TEXT SECTION.
Playing with Water
Page 2
Tiwarik lies little more than a mile off the coast, immediately opposite the fishing village of Sabay which from the seaward side appears as a straggle of huts on stilts half lost among the coconut groves. In front of them on the stony beach boats are drawn up, each of which in time becomes identifiable so it is possible on any particular day to read the beach and know who is doing what. The island is uninhabited (uninhabitable, practically, since there is no water) and tiny, being about a quarter of a mile across. But its size on a map – and I have never seen a map large-scale enough to mark it – would be deceptive, for it rises to a peak off in one corner which cannot be less than four hundred feet above the sea. There are no beaches, merely that one shifting coral strand on which we camped, maybe a hundred yards long and facing the mainland. The rest of Tiwarik rises from gurgling boulders more or less vertically up volcanic cliffs of black rock. From one quarter there is a steep sweep of coarse tall cogon* grass up to the forest which caps the peak. Seen from the strait on a breezy day the sunlight goes running up and up through this wild grassfield. It is the same effect as with young hair and similarly afflicts me with deepest melancholy, affection and pleasure.
The island is normally used by fishermen in transit. The locals from Sabay and from Sirao and Malubog a few miles up the coast stop there and cook their lunch over driftwood fires lit between lumps of coral. They sit and repair their spear guns and lie up under the thin shade of the thorn bushes to snooze away the noon. Some of Tiwarik’s transients are from much farther afield, coming from provinces and islands in the south, Visayans speaking motley dialects and burnt black by the sun, journeying for weeks on end through the archipelago and selling their catches as they go. These are nomads whose boats have a subtly different cut and the left-over scraps of whose food are red with chili. They may sit out a storm on Tiwarik or appear at dusk to drape their nets among the corals. By dawn they have gone, leaving only the long scars of their keels.
At any time a pair of dots might appear in the middle of the empty glitter, insectival as the minute twitch of paddles becomes visible. They land for a while then depart leaving blackened stones and several fish-spines. It comes to seem less volitional on their part than that the sea which sweeps through the strait has carried them here and borne them off again; that Tiwarik stands like a rock in a stream past which the water scurries, depositing small flotsams which eddy momentarily in freak pockets of calm before being carried away. This is not entirely fanciful; it is tempting to gaze across at Sabay only a mile or so away and think how swimmable it looks. In fact it is, but you must choose the moment. The current becomes very fast when the tide is going out. It is one of the place’s minor deceptions. When the sea is flat calm and the sun seems to hold everything in slow motion you can identify the distant figures on the beach opposite – Arman’s red T-shirt as he carries a pail from water’s edge to his beached boat Jhon-Jhon – and the sense of being able to talk to him is so strong it suggests that a mere few minutes’ pleasurable exertion could annul that small gap which separates you. As you were swept off down the coast for the thirty-hour drift through the archipelago to Luzon or – missing that – the rather longer trip to Taiwan you would have ample time to reflect on the un-novel idea that calm tropical surfaces can conceal fatal business.

REQUIRED WORK.
1 > Recast the paragraph of the Tiwarik passage that begins "The island is normally used by fishermen" as a short bulleted list that keeps its main facts.
2 > Carry the Tiwarik passage forward from its last sentence.
The items play no part in this work.

RECORDS SUPPLIED.

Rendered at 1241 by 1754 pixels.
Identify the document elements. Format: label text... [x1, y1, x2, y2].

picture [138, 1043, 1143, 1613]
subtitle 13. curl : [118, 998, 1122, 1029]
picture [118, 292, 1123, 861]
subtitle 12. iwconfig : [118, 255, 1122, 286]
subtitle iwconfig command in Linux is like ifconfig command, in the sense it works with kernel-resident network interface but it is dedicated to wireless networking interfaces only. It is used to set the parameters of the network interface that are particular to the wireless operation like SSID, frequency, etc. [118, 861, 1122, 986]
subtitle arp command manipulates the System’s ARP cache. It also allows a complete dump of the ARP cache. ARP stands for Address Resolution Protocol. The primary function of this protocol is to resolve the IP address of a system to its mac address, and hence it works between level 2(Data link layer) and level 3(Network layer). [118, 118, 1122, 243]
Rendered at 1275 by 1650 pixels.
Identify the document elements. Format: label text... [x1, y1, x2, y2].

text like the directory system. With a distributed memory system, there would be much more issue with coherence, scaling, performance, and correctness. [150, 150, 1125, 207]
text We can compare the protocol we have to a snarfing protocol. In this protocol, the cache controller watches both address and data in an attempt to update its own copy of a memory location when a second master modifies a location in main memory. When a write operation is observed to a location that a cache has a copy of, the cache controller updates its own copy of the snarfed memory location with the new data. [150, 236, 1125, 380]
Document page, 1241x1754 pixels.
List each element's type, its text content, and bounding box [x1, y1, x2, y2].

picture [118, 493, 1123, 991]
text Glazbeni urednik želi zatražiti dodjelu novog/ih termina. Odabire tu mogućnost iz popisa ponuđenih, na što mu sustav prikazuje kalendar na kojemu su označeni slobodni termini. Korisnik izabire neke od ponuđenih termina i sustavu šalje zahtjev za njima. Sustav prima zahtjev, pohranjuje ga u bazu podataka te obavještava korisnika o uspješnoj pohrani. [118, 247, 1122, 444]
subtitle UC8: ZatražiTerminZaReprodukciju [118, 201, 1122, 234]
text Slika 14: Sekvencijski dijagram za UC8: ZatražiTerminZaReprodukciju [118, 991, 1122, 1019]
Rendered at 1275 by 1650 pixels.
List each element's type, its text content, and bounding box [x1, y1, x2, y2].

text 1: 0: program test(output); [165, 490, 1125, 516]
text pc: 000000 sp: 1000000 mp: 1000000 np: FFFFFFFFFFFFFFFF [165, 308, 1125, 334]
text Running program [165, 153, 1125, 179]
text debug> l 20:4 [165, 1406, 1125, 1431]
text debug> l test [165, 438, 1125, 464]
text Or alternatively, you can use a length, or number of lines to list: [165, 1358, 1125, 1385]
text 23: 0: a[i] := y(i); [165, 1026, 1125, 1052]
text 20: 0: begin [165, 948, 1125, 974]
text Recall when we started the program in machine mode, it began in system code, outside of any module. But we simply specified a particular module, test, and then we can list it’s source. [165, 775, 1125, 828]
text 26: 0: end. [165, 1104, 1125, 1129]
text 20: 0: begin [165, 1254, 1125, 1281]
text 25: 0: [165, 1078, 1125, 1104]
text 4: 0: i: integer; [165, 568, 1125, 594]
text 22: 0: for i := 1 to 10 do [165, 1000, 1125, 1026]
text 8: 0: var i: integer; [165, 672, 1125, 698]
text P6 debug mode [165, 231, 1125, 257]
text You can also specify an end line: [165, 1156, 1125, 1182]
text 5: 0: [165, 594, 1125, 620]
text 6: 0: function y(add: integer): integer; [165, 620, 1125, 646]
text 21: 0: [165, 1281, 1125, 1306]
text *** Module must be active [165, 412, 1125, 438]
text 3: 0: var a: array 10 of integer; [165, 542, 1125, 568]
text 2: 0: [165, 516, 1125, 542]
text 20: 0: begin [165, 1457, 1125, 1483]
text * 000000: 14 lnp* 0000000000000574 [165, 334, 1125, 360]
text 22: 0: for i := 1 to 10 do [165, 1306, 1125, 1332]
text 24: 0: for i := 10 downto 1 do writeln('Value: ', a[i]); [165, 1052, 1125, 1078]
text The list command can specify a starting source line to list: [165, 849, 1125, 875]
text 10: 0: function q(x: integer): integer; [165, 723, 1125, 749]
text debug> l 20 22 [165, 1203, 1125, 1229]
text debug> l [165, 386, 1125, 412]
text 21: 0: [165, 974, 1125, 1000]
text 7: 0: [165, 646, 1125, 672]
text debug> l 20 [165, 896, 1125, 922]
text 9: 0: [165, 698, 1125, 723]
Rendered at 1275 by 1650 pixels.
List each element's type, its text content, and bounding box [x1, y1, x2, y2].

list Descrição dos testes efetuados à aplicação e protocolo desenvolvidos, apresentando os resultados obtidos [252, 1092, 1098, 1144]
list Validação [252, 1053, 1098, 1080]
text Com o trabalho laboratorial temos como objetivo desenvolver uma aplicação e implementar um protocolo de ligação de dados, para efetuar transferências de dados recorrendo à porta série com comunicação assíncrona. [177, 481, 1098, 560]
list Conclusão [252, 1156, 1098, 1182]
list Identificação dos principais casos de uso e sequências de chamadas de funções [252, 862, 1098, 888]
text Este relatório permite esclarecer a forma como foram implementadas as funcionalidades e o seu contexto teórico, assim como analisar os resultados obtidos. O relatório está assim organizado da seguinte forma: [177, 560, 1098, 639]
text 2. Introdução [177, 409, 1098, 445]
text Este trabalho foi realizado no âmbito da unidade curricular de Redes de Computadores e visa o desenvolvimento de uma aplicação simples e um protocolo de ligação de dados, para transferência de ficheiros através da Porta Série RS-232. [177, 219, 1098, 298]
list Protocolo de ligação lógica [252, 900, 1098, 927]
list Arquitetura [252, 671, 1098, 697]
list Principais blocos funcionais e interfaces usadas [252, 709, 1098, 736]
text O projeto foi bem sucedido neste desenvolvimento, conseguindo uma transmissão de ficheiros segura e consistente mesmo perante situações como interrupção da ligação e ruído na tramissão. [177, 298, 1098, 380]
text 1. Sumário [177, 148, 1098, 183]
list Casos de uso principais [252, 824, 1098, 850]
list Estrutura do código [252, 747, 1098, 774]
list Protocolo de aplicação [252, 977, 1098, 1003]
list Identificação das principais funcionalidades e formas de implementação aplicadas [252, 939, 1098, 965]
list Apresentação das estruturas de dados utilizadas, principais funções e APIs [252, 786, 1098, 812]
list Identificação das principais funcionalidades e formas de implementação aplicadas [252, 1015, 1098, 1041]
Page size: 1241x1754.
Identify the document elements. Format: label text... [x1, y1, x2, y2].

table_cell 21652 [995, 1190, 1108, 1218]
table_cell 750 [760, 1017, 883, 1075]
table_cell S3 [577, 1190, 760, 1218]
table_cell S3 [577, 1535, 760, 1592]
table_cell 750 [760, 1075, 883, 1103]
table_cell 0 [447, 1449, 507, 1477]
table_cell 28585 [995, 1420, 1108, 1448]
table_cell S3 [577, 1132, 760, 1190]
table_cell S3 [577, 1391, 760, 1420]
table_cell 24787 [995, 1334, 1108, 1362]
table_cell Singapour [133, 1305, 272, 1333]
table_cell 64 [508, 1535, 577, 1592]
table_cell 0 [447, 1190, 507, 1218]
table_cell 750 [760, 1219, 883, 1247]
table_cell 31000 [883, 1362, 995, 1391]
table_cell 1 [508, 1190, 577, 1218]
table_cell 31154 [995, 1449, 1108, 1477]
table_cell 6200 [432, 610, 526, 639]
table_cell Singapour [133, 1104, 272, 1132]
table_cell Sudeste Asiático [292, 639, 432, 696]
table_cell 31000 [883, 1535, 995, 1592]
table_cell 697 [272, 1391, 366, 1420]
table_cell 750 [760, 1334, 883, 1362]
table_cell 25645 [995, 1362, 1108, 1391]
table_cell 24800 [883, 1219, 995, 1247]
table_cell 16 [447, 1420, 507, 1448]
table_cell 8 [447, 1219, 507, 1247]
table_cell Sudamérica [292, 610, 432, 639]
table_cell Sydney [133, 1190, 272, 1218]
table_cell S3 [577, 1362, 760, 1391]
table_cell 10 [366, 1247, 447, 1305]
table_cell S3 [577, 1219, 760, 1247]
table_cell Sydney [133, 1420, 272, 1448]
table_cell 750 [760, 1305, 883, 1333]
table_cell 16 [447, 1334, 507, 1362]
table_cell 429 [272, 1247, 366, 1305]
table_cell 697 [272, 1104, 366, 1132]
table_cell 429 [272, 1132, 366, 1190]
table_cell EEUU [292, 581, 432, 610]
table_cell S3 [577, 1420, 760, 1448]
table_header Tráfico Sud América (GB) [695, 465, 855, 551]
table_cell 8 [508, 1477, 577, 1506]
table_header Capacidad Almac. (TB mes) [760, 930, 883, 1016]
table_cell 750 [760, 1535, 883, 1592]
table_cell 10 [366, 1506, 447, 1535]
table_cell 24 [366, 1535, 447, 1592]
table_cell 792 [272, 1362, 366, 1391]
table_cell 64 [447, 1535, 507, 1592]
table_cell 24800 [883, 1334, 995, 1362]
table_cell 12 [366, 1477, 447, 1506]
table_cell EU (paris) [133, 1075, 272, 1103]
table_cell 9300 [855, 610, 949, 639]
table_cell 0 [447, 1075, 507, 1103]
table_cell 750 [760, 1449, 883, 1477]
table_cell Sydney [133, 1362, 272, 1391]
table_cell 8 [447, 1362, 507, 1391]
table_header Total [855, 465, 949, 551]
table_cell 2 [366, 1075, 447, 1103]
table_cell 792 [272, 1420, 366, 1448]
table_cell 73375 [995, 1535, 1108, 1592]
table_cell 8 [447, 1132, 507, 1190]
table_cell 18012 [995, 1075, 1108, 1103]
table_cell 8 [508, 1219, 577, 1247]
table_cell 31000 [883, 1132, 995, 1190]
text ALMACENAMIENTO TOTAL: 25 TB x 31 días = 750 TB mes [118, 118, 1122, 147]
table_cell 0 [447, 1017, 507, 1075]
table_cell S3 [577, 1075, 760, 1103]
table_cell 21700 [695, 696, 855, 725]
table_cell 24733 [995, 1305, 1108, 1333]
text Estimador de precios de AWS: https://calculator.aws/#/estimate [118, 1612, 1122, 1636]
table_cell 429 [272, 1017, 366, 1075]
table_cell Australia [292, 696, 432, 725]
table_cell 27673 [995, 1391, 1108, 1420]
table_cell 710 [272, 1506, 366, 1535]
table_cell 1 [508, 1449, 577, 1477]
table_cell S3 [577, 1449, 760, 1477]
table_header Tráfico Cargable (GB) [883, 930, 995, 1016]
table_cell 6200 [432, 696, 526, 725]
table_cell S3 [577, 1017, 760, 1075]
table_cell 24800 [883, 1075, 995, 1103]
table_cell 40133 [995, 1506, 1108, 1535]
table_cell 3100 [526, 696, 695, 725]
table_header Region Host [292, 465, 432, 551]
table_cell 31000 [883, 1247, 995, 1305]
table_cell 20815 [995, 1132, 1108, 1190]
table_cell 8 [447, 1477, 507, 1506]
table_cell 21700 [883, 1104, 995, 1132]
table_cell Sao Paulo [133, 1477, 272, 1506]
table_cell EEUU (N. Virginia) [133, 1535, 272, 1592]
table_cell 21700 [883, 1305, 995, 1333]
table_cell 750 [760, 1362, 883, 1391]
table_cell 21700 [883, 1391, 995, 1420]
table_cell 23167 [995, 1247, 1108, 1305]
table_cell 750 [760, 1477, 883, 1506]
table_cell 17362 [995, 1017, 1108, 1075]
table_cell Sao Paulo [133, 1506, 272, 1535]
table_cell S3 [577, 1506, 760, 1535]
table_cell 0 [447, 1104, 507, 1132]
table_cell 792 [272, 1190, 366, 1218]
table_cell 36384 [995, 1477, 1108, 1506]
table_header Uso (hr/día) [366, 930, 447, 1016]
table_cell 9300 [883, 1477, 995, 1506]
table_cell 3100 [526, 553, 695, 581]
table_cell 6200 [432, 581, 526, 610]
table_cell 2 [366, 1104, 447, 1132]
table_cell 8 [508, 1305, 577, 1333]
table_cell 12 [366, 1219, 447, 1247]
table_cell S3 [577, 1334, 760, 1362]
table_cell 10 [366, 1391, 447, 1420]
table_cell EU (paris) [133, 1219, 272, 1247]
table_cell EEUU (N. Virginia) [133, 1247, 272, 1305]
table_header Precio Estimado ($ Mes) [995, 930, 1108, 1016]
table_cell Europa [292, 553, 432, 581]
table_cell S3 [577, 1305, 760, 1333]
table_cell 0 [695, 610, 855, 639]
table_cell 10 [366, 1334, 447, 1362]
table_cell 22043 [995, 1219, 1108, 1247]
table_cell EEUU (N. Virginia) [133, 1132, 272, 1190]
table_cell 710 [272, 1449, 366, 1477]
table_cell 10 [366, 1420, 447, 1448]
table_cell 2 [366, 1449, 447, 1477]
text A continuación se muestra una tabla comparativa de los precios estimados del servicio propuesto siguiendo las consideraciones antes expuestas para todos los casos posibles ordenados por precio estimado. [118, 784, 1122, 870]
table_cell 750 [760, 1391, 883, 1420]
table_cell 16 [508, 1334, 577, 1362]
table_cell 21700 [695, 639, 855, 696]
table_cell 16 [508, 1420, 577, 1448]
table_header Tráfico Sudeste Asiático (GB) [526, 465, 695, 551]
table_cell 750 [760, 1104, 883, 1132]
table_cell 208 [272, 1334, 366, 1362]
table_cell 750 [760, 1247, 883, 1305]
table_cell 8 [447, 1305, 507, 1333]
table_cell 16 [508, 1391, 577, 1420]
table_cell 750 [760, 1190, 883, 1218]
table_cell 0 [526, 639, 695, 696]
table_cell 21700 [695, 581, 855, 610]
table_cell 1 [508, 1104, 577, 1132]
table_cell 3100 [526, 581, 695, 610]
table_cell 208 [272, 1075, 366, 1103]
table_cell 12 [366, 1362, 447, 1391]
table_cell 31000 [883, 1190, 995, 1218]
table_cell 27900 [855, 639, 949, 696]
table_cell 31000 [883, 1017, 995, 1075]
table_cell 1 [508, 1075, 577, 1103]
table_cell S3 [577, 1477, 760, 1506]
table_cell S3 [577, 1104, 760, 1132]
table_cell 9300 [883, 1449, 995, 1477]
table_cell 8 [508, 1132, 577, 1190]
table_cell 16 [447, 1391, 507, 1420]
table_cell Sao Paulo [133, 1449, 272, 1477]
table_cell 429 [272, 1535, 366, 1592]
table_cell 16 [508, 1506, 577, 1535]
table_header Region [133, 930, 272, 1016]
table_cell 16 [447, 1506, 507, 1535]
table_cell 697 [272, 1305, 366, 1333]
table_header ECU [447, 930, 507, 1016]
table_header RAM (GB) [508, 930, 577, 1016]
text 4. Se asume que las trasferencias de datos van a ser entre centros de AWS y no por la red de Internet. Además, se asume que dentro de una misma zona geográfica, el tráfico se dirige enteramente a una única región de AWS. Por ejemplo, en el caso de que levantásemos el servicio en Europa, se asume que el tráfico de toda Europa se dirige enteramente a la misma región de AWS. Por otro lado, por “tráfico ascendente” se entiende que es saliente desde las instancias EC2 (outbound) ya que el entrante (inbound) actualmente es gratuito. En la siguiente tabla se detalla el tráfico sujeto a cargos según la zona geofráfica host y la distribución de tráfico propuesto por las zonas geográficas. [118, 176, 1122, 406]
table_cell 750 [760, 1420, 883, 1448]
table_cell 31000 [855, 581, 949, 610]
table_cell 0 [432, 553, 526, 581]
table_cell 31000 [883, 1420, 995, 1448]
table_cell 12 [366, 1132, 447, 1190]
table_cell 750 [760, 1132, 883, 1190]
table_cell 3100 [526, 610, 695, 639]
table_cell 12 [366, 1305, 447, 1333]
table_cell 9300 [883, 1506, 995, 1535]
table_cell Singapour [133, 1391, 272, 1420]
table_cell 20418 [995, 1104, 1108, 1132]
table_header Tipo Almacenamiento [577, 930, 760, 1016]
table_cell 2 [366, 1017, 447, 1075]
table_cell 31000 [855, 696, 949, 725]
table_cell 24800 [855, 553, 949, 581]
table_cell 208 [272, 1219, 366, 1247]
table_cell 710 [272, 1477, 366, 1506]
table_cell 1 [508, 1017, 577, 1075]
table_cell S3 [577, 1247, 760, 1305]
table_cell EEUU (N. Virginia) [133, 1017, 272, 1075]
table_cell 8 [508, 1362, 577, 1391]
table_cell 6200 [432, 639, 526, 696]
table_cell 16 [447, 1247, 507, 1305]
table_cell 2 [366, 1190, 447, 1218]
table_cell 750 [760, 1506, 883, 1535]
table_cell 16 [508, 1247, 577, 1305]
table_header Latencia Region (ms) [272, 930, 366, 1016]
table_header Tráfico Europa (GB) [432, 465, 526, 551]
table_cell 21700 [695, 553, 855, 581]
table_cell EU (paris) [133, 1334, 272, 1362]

EXPECTED RESULTS.
1 >
- Fishermen in transit normally use the island.
- Locals from Sabay, Sirao and Malubog stop to cook lunch over driftwood fires lit between lumps of coral, repair their spear guns and nap in the thin shade of the thorn bushes.
- Others come from much farther away. They are Visayans from southern provinces and islands who speak motley dialects and are burnt black by the sun. They travel for weeks through the archipelago, selling their catches as they go.
- These nomads' boats have a subtly different cut, and their leftover food scraps are red with chili.
- They may sit out a storm there or arrive at dusk to drape nets among the corals. By dawn they are gone, leaving only the long scars of their keels.

2 >
As I prepared to become a resident of this beautiful and significant rock, this divider of a current, a sense of austerity and impermanence exhilarated me. I knew I had reached somewhere, while of course reserving the right at a later date to deny ever having felt anything so portentous. After all I was already accustomed to the living conditions I would find there: I could hardly expect to learn anything new about leaky grass roofs and driftwood fires, the mildew and charcoal which bit by bit give all one’s few possessions a familiar and uniform colour. But to live alone in the middle of the sea would be something different. Hitherto I had always had a great bulk of interior at my back, mountains and forest patched with the orange scars of primitive agriculture receding into hazy distances with the sea comfortably confined behind a ruled margin of coastline. From now on the terms of living were to be drawn by water.
That first sunlit morning of my return to Tiwarik, instead of doing the useful and practical things I had intended I simply climbed up above the beach to the grassfield and lay there looking down at the map of my new world the corals drew beneath the blue water. In the drowse, the half-shut eyes against the glare, the mind deceives itself. It sets itself adrift and feels the island move. The current coursing past Sabay towards Malubog and far Kansulay is no current but a wake. The sea is still; it is the island bearing the mind off on a voyage of its own with its sole inhabitant, its Crusoe.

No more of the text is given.